• _What you need to do_: Could you format every row below as a Markdown table with two columns, No. and Line text, giving each line a number and its wording, and leave out any blank lines?

• _Source records_:
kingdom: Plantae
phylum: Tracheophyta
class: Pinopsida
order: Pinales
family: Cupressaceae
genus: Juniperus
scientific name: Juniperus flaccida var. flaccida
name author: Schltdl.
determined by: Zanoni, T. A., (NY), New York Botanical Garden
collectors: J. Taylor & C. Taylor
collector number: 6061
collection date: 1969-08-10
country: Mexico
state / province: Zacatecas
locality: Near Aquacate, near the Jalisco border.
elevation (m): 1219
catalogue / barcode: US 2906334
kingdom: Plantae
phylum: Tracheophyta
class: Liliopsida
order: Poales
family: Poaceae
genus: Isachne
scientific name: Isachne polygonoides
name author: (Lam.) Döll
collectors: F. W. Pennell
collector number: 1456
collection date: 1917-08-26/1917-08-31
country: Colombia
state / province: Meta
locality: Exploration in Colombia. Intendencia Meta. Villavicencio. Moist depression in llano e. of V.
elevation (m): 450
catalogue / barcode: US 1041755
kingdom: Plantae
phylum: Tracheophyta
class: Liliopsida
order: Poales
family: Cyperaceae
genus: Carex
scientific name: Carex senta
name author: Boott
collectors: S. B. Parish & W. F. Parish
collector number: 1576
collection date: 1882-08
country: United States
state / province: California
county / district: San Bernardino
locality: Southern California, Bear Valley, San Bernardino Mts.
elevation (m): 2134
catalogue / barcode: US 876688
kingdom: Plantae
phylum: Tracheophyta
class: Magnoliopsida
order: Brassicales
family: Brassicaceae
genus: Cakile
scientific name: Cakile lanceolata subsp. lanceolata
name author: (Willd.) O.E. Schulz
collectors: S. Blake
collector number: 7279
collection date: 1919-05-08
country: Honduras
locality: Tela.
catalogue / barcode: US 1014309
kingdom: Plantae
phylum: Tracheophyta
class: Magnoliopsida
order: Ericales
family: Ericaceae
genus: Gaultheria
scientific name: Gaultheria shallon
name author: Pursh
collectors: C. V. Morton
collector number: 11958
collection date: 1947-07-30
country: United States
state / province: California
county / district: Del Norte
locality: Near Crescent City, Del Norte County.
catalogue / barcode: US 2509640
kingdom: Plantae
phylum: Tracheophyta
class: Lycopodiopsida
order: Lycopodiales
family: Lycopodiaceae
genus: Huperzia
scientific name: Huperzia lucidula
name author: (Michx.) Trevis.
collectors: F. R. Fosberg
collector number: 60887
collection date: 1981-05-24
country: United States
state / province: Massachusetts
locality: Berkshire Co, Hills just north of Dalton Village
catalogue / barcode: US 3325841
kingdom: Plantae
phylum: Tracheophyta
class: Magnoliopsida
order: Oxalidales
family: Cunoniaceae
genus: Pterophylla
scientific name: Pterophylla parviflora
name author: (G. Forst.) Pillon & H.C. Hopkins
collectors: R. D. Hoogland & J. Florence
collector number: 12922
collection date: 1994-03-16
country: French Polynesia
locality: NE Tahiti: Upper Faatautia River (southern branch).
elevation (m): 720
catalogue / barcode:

• _Correct result_:
| No. | Line text |
|---|---|
| 1 | kingdom: Plantae |
| 2 | phylum: Tracheophyta |
| 3 | class: Pinopsida |
| 4 | order: Pinales |
| 5 | family: Cupressaceae |
| 6 | genus: Juniperus |
| 7 | scientific name: Juniperus flaccida var. flaccida |
| 8 | name author: Schltdl. |
| 9 | determined by: Zanoni, T. A., (NY), New York Botanical Garden |
| 10 | collectors: J. Taylor & C. Taylor |
| 11 | collector number: 6061 |
| 12 | collection date: 1969-08-10 |
| 13 | country: Mexico |
| 14 | state / province: Zacatecas |
| 15 | locality: Near Aquacate, near the Jalisco border. |
| 16 | elevation (m): 1219 |
| 17 | catalogue / barcode: US 2906334 |
| 18 | kingdom: Plantae |
| 19 | phylum: Tracheophyta |
| 20 | class: Liliopsida |
| 21 | order: Poales |
| 22 | family: Poaceae |
| 23 | genus: Isachne |
| 24 | scientific name: Isachne polygonoides |
| 25 | name author: (Lam.) Döll |
| 26 | collectors: F. W. Pennell |
| 27 | collector number: 1456 |
| 28 | collection date: 1917-08-26/1917-08-31 |
| 29 | country: Colombia |
| 30 | state / province: Meta |
| 31 | locality: Exploration in Colombia. Intendencia Meta. Villavicencio. Moist depression in llano e. of V. |
| 32 | elevation (m): 450 |
| 33 | catalogue / barcode: US 1041755 |
| 34 | kingdom: Plantae |
| 35 | phylum: Tracheophyta |
| 36 | class: Liliopsida |
| 37 | order: Poales |
| 38 | family: Cyperaceae |
| 39 | genus: Carex |
| 40 | scientific name: Carex senta |
| 41 | name author: Boott |
| 42 | collectors: S. B. Parish & W. F. Parish |
| 43 | collector number: 1576 |
| 44 | collection date: 1882-08 |
| 45 | country: United States |
| 46 | state / province: California |
| 47 | county / district: San Bernardino |
| 48 | locality: Southern California, Bear Valley, San Bernardino Mts. |
| 49 | elevation (m): 2134 |
| 50 | catalogue / barcode: US 876688 |
| 51 | kingdom: Plantae |
| 52 | phylum: Tracheophyta |
| 53 | class: Magnoliopsida |
| 54 | order: Brassicales |
| 55 | family: Brassicaceae |
| 56 | genus: Cakile |
| 57 | scientific name: Cakile lanceolata subsp. lanceolata |
| 58 | name author: (Willd.) O.E. Schulz |
| 59 | collectors: S. Blake |
| 60 | collector number: 7279 |
| 61 | collection date: 1919-05-08 |
| 62 | country: Honduras |
| 63 | locality: Tela. |
| 64 | catalogue / barcode: US 1014309 |
| 65 | kingdom: Plantae |
| 66 | phylum: Tracheophyta |
| 67 | class: Magnoliopsida |
| 68 | order: Ericales |
| 69 | family: Ericaceae |
| 70 | genus: Gaultheria |
| 71 | scientific name: Gaultheria shallon |
| 72 | name author: Pursh |
| 73 | collectors: C. V. Morton |
| 74 | collector number: 11958 |
| 75 | collection date: 1947-07-30 |
| 76 | country: United States |
| 77 | state / province: California |
| 78 | county / district: Del Norte |
| 79 | locality: Near Crescent City, Del Norte County. |
| 80 | catalogue / barcode: US 2509640 |
| 81 | kingdom: Plantae |
| 82 | phylum: Tracheophyta |
| 83 | class: Lycopodiopsida |
| 84 | order: Lycopodiales |
| 85 | family: Lycopodiaceae |
| 86 | genus: Huperzia |
| 87 | scientific name: Huperzia lucidula |
| 88 | name author: (Michx.) Trevis. |
| 89 | collectors: F. R. Fosberg |
| 90 | collector number: 60887 |
| 91 | collection date: 1981-05-24 |
| 92 | country: United States |
| 93 | state / province: Massachusetts |
| 94 | locality: Berkshire Co, Hills just north of Dalton Village |
| 95 | catalogue / barcode: US 3325841 |
| 96 | kingdom: Plantae |
| 97 | phylum: Tracheophyta |
| 98 | class: Magnoliopsida |
| 99 | order: Oxalidales |
| 100 | family: Cunoniaceae |
| 101 | genus: Pterophylla |
| 102 | scientific name: Pterophylla parviflora |
| 103 | name author: (G. Forst.) Pillon & H.C. Hopkins |
| 104 | collectors: R. D. Hoogland & J. Florence |
| 105 | collector number: 12922 |
| 106 | collection date: 1994-03-16 |
| 107 | country: French Polynesia |
| 108 | locality: NE Tahiti: Upper Faatautia River (southern branch). |
| 109 | elevation (m): 720 |
| 110 | catalogue / barcode: |